Digging the Second Avenue Subway

The Tunnel Boring Machine used a 22-foot diameter cutterhead to mine 7,789 linear feet in two tunnels for New York's Second Avenue Subway line. The TBM averaged approximately 60 linear feet a day.

(CBS News) A major project is still under construction . . . and underfoot . . . in one of New York City's most congested neighborhoods. Seth Doane leads us on a tour:

In New York City eyes tend to gaze upward. But these days -- or rather, these years -- there's an equally stunning sight looking down, way down.

Up to 80 feet (or eight stories) below ground, workers are blasting their way through bedrock, building the first new Manhattan subway line in more than 80 years.

What looks like a sprawling underground mine was carved by boring machines as powerful as 12 747s, rumbling beneath the streets of the most populous city in the country.
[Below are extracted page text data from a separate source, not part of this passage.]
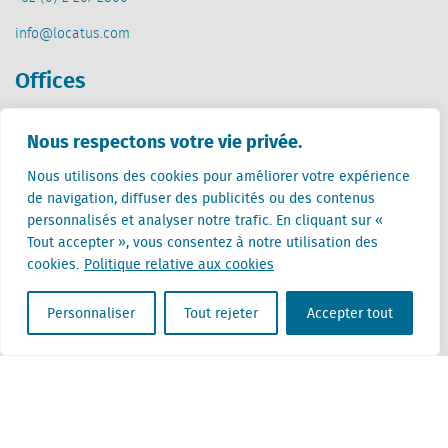
info@locatus.com
Offices
Pays-Bas (siège)
Nous respectons votre vie privée.
Creative Valley
Stationsplein 32
Nous utilisons des cookies pour améliorer votre expérience
3511 ED Utrecht
de navigation, diffuser des publicités ou des contenus
personnalisés et analyser notre trafic. En cliquant sur «
Belgique
Tout accepter », vous consentez à notre utilisation des
Rue Cantersteen 47
cookies.
Politique relative aux cookies
1000 Bruxelles
Personnaliser
Tout rejeter
Accepter tout
Locatus B.V. and Locatus Belgie B.V. are wholly-owned subsidiaries of Green Street
Advisors, LLC. While Green Street offers some regulated products and services, global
As you might imagine, some New Yorkers are not amused.

"It's been more or less a war-zone," said Maria Terner.

Construction of this subway line on Manhattan's Upper East Side has unearthed a pile of frustration: complaints about rats, odors, even a so-called "Second Avenue Subway Cough" caused by all the dust.

All in all, says Lynne Cashman, it's not a pretty sight. "All of a sudden, our whole life was turned upside down, topsy-turvy!" she said.

From her balcony overlooking Second Avenue she now gazes onto the above-ground scar from this giant public works project. And, she says, closing her eyes doesn't help.

"Once this came in, we heard generators, blasting, compressors going all night long," Cashman said.

A bulldozer used to remove rock and soil, 80 feet underneath Second Avenue. Metropolitan Transit Authority/Patrick Cashin

All of this is happening in one of Manhattans most fashionable neighborhoods -- a section of the city that's more "white glove" than "hard hat."

That's certainly changed. Stores have been forced to close their doors, and an area with 100,000 residents per square mile has become a construction zone.

Michael Horodniceanu, chief engineer of this $4.5 billion transportation project, agrees that it's a "pretty difficult" neighborhood in which to work.

"New Yorkers are not easy," he said.

"It'd be different in another city?" Doane asked.

"Absolutely! I think New Yorkers are -- have a sense of entitlement that other people do not have in other parts of the country," Horodniceanu said. "New Yorkers are demanding."

His most challenging role may be that as chief charmer. "That's what people made Zantac for," he laughed. "To take away the heartburn."